> _Task directions_:
Beginning with the line in which "left knee: (254, 203)" appears, transcribe each line word for word until the records end. Do not include pictures.

---------- Data extracts ----------

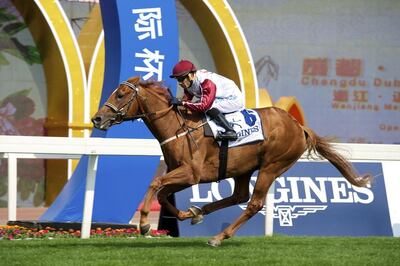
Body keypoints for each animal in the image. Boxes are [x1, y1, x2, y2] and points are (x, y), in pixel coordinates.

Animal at [91, 77, 372, 247]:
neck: (177, 128)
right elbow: (162, 193)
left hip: (271, 166)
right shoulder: (182, 173)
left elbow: (155, 184)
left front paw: (144, 226)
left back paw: (219, 237)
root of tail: (298, 126)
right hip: (242, 168)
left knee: (254, 203)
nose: (97, 119)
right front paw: (186, 214)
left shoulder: (191, 173)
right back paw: (200, 213)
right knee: (239, 196)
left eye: (121, 95)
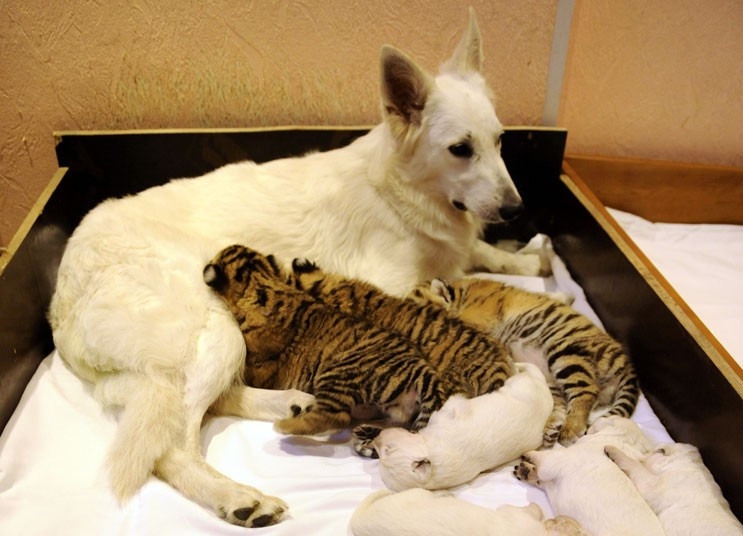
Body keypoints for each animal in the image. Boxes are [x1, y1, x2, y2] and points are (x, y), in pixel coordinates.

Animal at [408, 277, 640, 446]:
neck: (461, 292)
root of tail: (627, 364)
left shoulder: (476, 319)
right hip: (550, 380)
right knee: (562, 403)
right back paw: (551, 429)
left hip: (564, 350)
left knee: (586, 391)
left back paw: (570, 430)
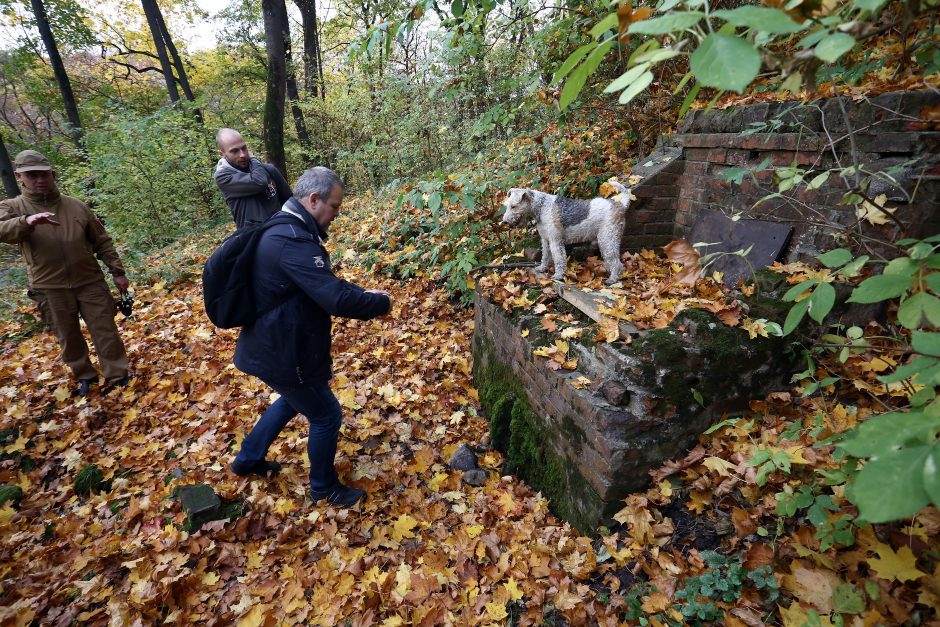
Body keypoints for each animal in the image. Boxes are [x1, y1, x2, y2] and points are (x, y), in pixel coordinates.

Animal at [500, 184, 632, 284]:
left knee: (617, 263)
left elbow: (558, 259)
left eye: (513, 206)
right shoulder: (545, 240)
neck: (542, 207)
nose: (505, 222)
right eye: (507, 206)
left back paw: (612, 279)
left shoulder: (555, 240)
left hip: (607, 238)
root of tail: (620, 204)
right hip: (607, 240)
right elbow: (545, 256)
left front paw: (558, 275)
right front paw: (542, 268)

----------

> _Your response_:
left knee: (254, 203)
nose: (97, 119)
right front paw: (186, 214)
left shoulder: (191, 173)
right back paw: (200, 213)
right knee: (239, 196)
left eye: (121, 95)
Body keypoints for each animal in the image. Boxes are [x1, y1, x2, y2] and points are (x, y), in pixel coordinates.

Animal at [408, 277, 640, 446]:
neck: (461, 292)
root of tail: (627, 364)
left shoulder: (476, 319)
right hip: (550, 380)
right knee: (562, 403)
right back paw: (551, 429)
left hip: (564, 350)
left knee: (586, 391)
left back paw: (570, 430)
Body keypoints for each animal in the image. Boxes are [x1, y1, x2, y2] and points are (x, y), in pixel coordinates.

Animal at [500, 184, 632, 284]:
left knee: (617, 263)
left elbow: (558, 259)
left eye: (513, 206)
right shoulder: (545, 240)
neck: (542, 207)
nose: (505, 222)
right eye: (507, 206)
left back paw: (612, 279)
left shoulder: (555, 240)
left hip: (607, 238)
root of tail: (620, 204)
right hip: (607, 240)
right elbow: (545, 256)
left front paw: (558, 275)
right front paw: (542, 268)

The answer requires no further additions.